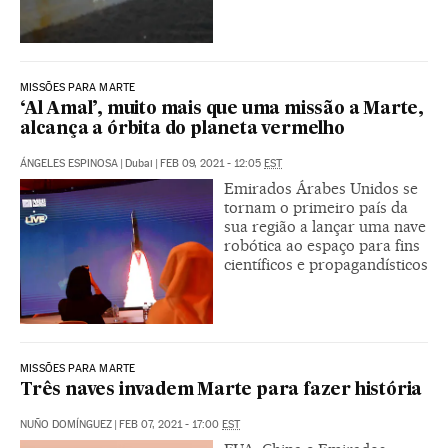
MISSÕES PARA MARTE
‘Al Amal’, muito mais que uma missão a Marte,
alcança a órbita do planeta vermelho
ÁNGELES ESPINOSA
|
Dubai
|
FEB 09, 2021 - 12:05
EST
Emirados Árabes Unidos se
tornam o primeiro país da
sua região a lançar uma nave
robótica ao espaço para fins
científicos e propagandísticos
MISSÕES PARA MARTE
Três naves invadem Marte para fazer história
NUÑO DOMÍNGUEZ
|
FEB 07, 2021 - 17:00
EST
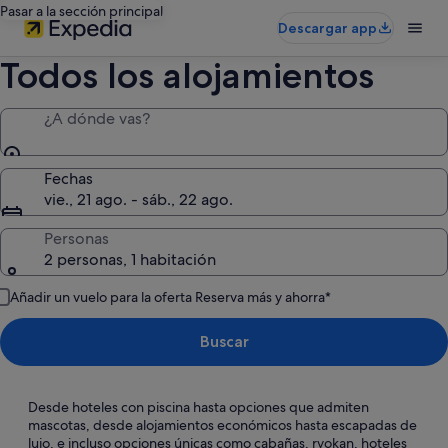
Pasar a la sección principal
Descargar app
Todos los alojamientos
¿A dónde vas?
Fechas
vie., 21 ago. - sáb., 22 ago.
Personas
2 personas, 1 habitación
Añadir un vuelo para la oferta Reserva más y ahorra*
Buscar
Desde hoteles con piscina hasta opciones que admiten
mascotas, desde alojamientos económicos hasta escapadas de
lujo, e incluso opciones únicas como cabañas, ryokan, hoteles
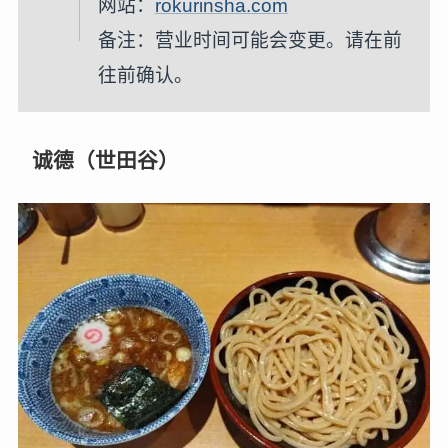
网站：
rokurinsha.com
备注：营业时间可能会变更。请在前
往前确认。
诚德（世田谷）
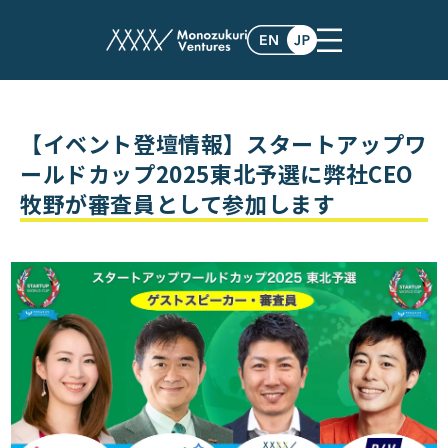
events
【イベント登壇情報】スタートアップワ
ールドカップ2025東北予選に弊社CEO
牧野が審査員として参加します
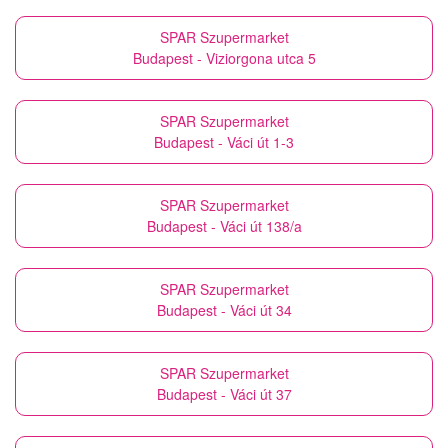
SPAR Szupermarket
Budapest - Viziorgona utca 5
SPAR Szupermarket
Budapest - Váci út 1-3
SPAR Szupermarket
Budapest - Váci út 138/a
SPAR Szupermarket
Budapest - Váci út 34
SPAR Szupermarket
Budapest - Váci út 37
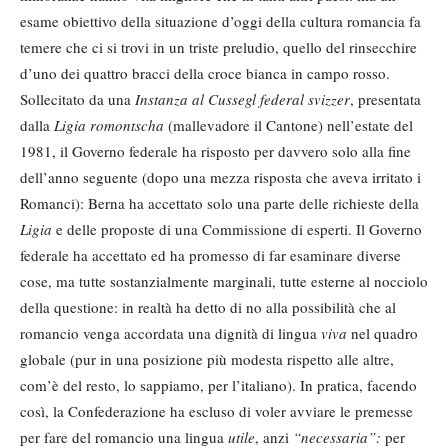
esame obiettivo della situazione d’oggi della cultura romancia fa
temere che ci si trovi in un triste preludio, quello del rinsecchire
d’uno dei quattro bracci della croce bianca in campo rosso.
Sollecitato da una
Instanza al Cussegl federal svizzer
, presentata
dalla
Ligia romontscha
(mallevadore il Cantone) nell’estate del
1981, il Governo federale ha risposto per davvero solo alla fine
dell’anno seguente (dopo una mezza risposta che aveva irritato i
Romanci): Berna ha accettato solo una parte delle richieste della
Ligia
e delle proposte di una Commissione di esperti. Il Governo
federale ha accettato ed ha promesso di far esaminare diverse
cose, ma tutte sostanzialmente marginali, tutte esterne al nocciolo
della questione: in realtà ha detto di no alla possibilità che al
romancio venga accordata una dignità di lingua
viva
nel quadro
globale (pur in una posizione più modesta rispetto alle altre,
com’è del resto, lo sappiamo, per l’italiano). In pratica, facendo
così, la Confederazione ha escluso di voler avviare le premesse
per fare del romancio una lingua
utile
, anzi
“necessaria”:
per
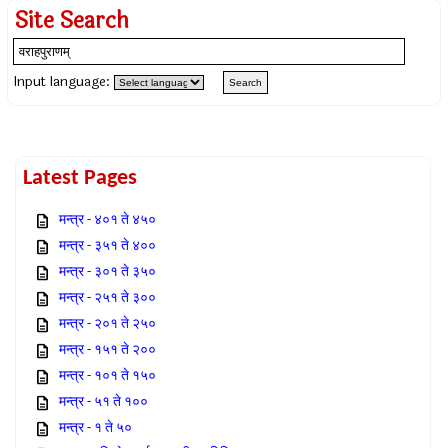
Site Search
Input language:
Latest Pages
मन्त्र - ४०१ ते ४५०
मन्त्र - ३५१ ते ४००
मन्त्र - ३०१ ते ३५०
मन्त्र - २५१ ते ३००
मन्त्र - २०१ ते २५०
मन्त्र - १५१ ते २००
मन्त्र - १०१ ते १५०
मन्त्र - ५१ ते १००
मन्त्र - १ ते ५०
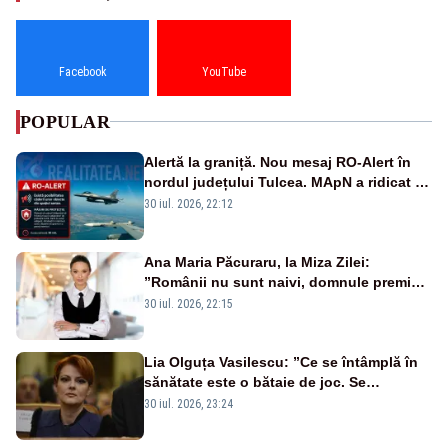
Facebook
YouTube
POPULAR
Alertă la graniță. Nou mesaj RO-Alert în
nordul județului Tulcea. MApN a ridicat de
la sol două avioane F-16
30 iul. 2026, 22:12
Ana Maria Păcuraru, la Miza Zilei:
”Românii nu sunt naivi, domnule premier
Bolojan”
30 iul. 2026, 22:15
Lia Olguța Vasilescu: ”Ce se întâmplă în
sănătate este o bătaie de joc. Se
guvernează extraordinar de prost”
30 iul. 2026, 23:24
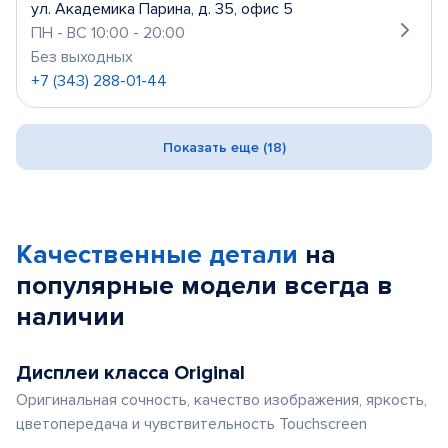
ул. Академика Парина, д. 35, офис 5
ПН - ВС 10:00 - 20:00
Без выходных
+7 (343) 288-01-44
Показать еще (18)
Качественные детали
на
популярные
модели
всегда в
наличии
Дисплеи класса Original
Оригинальная сочность, качество изображения, яркость,
цветопередача и чувствительность Touchscreen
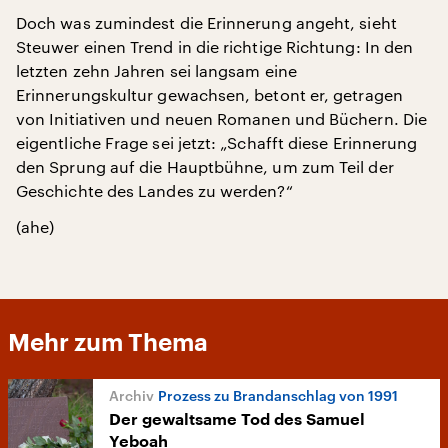
Doch was zumindest die Erinnerung angeht, sieht
Steuwer einen Trend in die richtige Richtung: In den
letzten zehn Jahren sei langsam eine
Erinnerungskultur gewachsen, betont er, getragen
von Initiativen und neuen Romanen und Büchern. Die
eigentliche Frage sei jetzt: „Schafft diese Erinnerung
den Sprung auf die Hauptbühne, um zum Teil der
Geschichte des Landes zu werden?“
(ahe)
Mehr zum Thema
Prozess zu Brandanschlag von 1991
Der gewaltsame Tod des Samuel
Yeboah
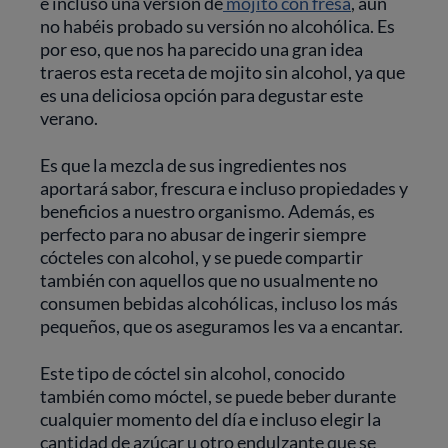
e incluso una versión de
mojito con fresa
, aún
no habéis probado su versión no alcohólica. Es
por eso, que nos ha parecido una gran idea
traeros esta receta de mojito sin alcohol, ya que
es una deliciosa opción para degustar este
verano.
Es que la mezcla de sus ingredientes nos
aportará sabor, frescura e incluso propiedades y
beneficios a nuestro organismo. Además, es
perfecto para no abusar de ingerir siempre
cócteles con alcohol, y se puede compartir
también con aquellos que no usualmente no
consumen bebidas alcohólicas, incluso los más
pequeños, que os aseguramos les va a encantar.
Este tipo de cóctel sin alcohol, conocido
también como móctel, se puede beber durante
cualquier momento del día e incluso elegir la
cantidad de azúcar u otro endulzante que se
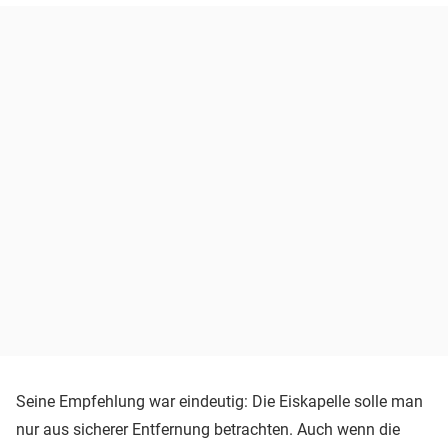
Seine Empfehlung war eindeutig: Die Eiskapelle solle man
nur aus sicherer Entfernung betrachten. Auch wenn die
···
• [WHAT THE TASK REQUIRES]: Lines that include the word "alcohol" are to be extracted from the data above.

• [TASK SOLUTION]:
traeros esta receta de mojito sin alcohol, ya que
cócteles con alcohol, y se puede compartir
Este tipo de cóctel sin alcohol, conocido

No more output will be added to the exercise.